Quite simply, nuclear energy produces none of the sulfur dioxide, nitrogen oxide and carbon dioxide that are spewed into the atmosphere when fossil fuels are burned. It's greenhouse gas-free. Washington state's nuclear power plant, for example, kept 8,000 tons of sulfur dioxide emissions, 13,500 tons of nitrogen oxide emissions and 7.6 million metric tons of carbon dioxide emissions out of the sky in 2004. Forget global warming. Avoiding these greenhouse gases can help areas where car and industrial emissions degrade air quality.
Of course, renewable energy -- wind, solar, hydroelectric -- are emission-free sources, too. But they're not equal to the magnitude of the greenhouse gas problem. They aren't now; they aren't likely to be in the future. Wind and solar are a small part of U.S. energy production and have become smaller in recent years. Hydro power now often runs afoul of efforts to protect native fish, as we know too well in the Northwest.

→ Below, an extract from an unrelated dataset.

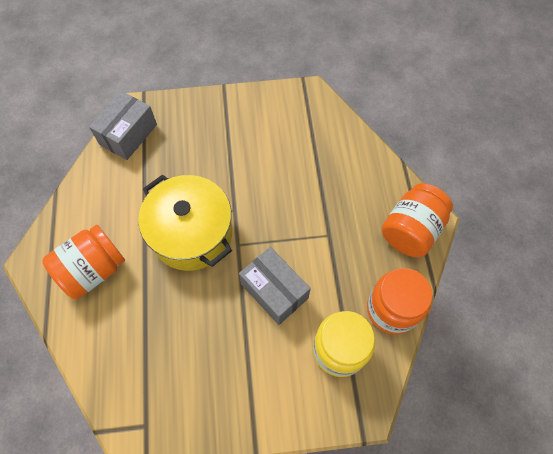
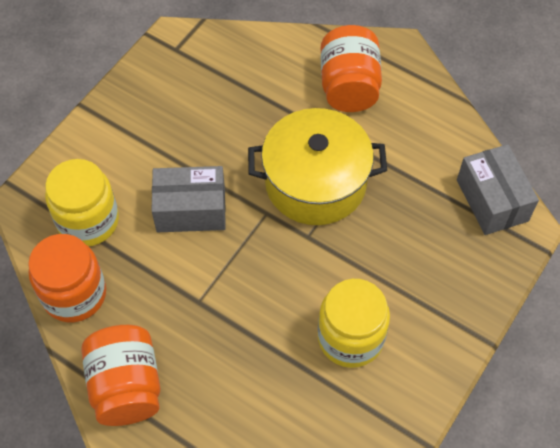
camera: 130 degrees right, 5 degrees down
none -> yellow jar [318,279,390,368]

Hydrogen is today's hot fuel of the future, but you still have to produce it, and that takes lots of electricity. This becomes a greenhouse gas problem if producing the electricity to produce the hydrogen also produces carbon dioxide. It doesn't become a greenhouse gas problem if the vast amounts of electricity used in electrolysis come from . . . nuclear power. Solar and wind power won't suffice -- unless you want to litter whole states with windmills and solar panels to produce enough hydrogen for all our cars and trucks. The Idaho National Laboratory project in the Senate bill is for research, development and construction of an advanced nuclear co-generation reactor to produce electricity and hydrogen.
Plenty of prominent and garden-variety greenies still oppose nuclear energy, of course. The easing of environmental hostility to nuclear power shouldn't be overstated. When Britain's Hugh Montefiore, a longtime trustee of Friends of the Earth was ready to make a pro-nukes pronouncement ("I have now come to the conclusion that the solution [to global warming] is to make more use of nuclear energy"), his colleagues made him resign. Yet as fears about greenhouse gases and global warming grow -- and the practical problems of filling the world's energy needs with non-emission sources become ever more apparent -- today's nuclear environmentalists may come to be seen as prophets.
Even if they did sound a bit like Dick Cheney or a nuclear-industry lobbyist.